Mike Duncan’s “Hero of Two Worlds: The Marquis de Lafayette in the Age of Revolution” is the most popular biography of Lafayette and a New York Times bestseller. Duncan is a popular history podcaster whose award-winning series “The History of Rome” ran from 2007 to 2013. His related book “The Storm Before the Storm: The Beginning of the End of the Roman Republic” was published in 2017.

The Marquis de Lafayette (1757-1834) is a vaguely familiar historical figure to many Americans. Born into “second-class” nobility, Lafayette’s life was expected to be one of comfort and ease. But a strong drive to prove himself led the orphaned teen to America where he became a valuable member of George Washington’s Revolutionary War staff. Later, as an inspirational figure in France’s own revolution, he became known as the “Hero of Two Worlds.”

With a 436-page narrative that exudes an almost casual aura, readers will find Duncan’s biography uncommonly coherent and accessible. And despite the complexity of Lafayette’s times and travels, it is consistently comprehensible and engaging.

Anyone who has observed Lafayette through the lens of the Revolutionary War appreciates how consequential his early years in America were. But Lafayette’s life in France – during its decades of political upheaval and revolution – was no less significant. And Duncan adeptly treats readers to a bird’s-eye view of these two events from Lafayette’s perspective…if not quite through his own eyes.

This biography is organized into three sections of roughly equal length. The first covers Lafayette’s childhood and his participation in the American Revolution (when he was just in his early twenties). Next, the narrative follows Lafayette for a decade through the French Revolution and into Austria as a prisoner-of-state. The book’s final section reveals his role in post-revolutionary France, observing the peak of his popularity as well as his precipitous fall from grace.

There is much to enjoy in this biography and even readers unfamiliar with the French Revolution will appreciate the ride.
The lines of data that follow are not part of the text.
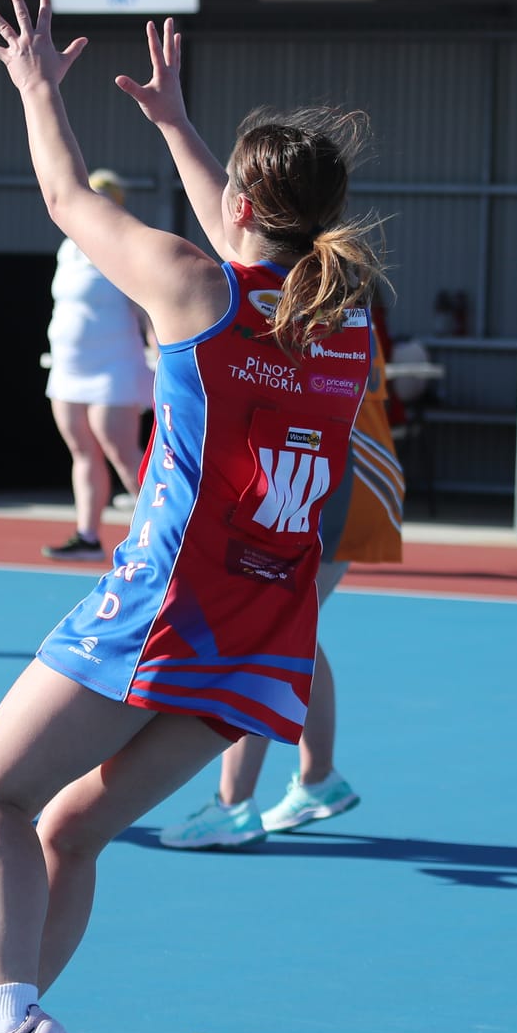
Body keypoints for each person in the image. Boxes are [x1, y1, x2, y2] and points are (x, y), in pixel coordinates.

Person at [0, 0, 384, 1033]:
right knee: (70, 834)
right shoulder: (344, 325)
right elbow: (248, 243)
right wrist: (179, 129)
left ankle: (7, 1017)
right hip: (262, 638)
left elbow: (64, 199)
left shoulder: (194, 288)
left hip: (162, 610)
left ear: (238, 207)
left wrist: (36, 84)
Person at [154, 311, 405, 849]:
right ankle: (317, 779)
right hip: (331, 477)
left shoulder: (295, 301)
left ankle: (234, 805)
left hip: (327, 482)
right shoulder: (326, 297)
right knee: (293, 632)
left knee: (264, 634)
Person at [41, 168, 154, 561]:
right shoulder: (67, 249)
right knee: (81, 449)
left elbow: (148, 309)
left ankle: (160, 536)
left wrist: (158, 350)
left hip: (115, 365)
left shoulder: (125, 249)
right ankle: (88, 536)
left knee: (120, 448)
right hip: (69, 366)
The circumstances of Lafayette’s birth, social status and childhood are particularly well explained. And Duncan’s review of Lafayette’s actions from Brandywine to Yorktown are fascinating. But the chapter covering his triumphant return to American soil after four decades in Europe may be the most interesting.

But Duncan’s writing style frequently feels too nonchalant and although the book’s length is entirely reasonable, Lafayette’s life was so eventful that the pace sometimes seems a bit rushed. And his intriguing relationships with Thomas Jefferson and James Madison are not fully exposed. Finally, readers hoping this book will serve as a comprehensive primer on the American or French revolutions will find themselves disappointed.
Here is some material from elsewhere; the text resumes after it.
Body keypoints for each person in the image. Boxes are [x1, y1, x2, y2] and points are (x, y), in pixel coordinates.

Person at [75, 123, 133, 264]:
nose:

Overall, however, Mike Duncan’s “Hero of Two Worlds: The Marquis de Lafayette in the Age of Revolution” is a wonderfully enjoyable excursion through the life of a remarkable and under-appreciated historical figure.

Overall rating: 4¼ stars

N.B.: Among the other choices on Lafayette: Harlow Giles Unger’s 2002 “Lafayette” or Laura Auricchio’s 2014 “The Marquis: Lafayette Reconsidered.” But the gold-standard is courtesy of Louis R. Gottschalk, a noted expert on Lafayette and the French Revolution, who penned at least a half-dozen volumes on Lafayette’s life including “Lafayette in America, 1777-1783.”

Also: Duncan compresses the events of Lafayette’s 13-month “grand tour” of the US in 1824/5 into about twenty pages. But this journey included stops in every one of the 24 states in the country. Reasonably documented, this adventure could easily fill an entire book – or two!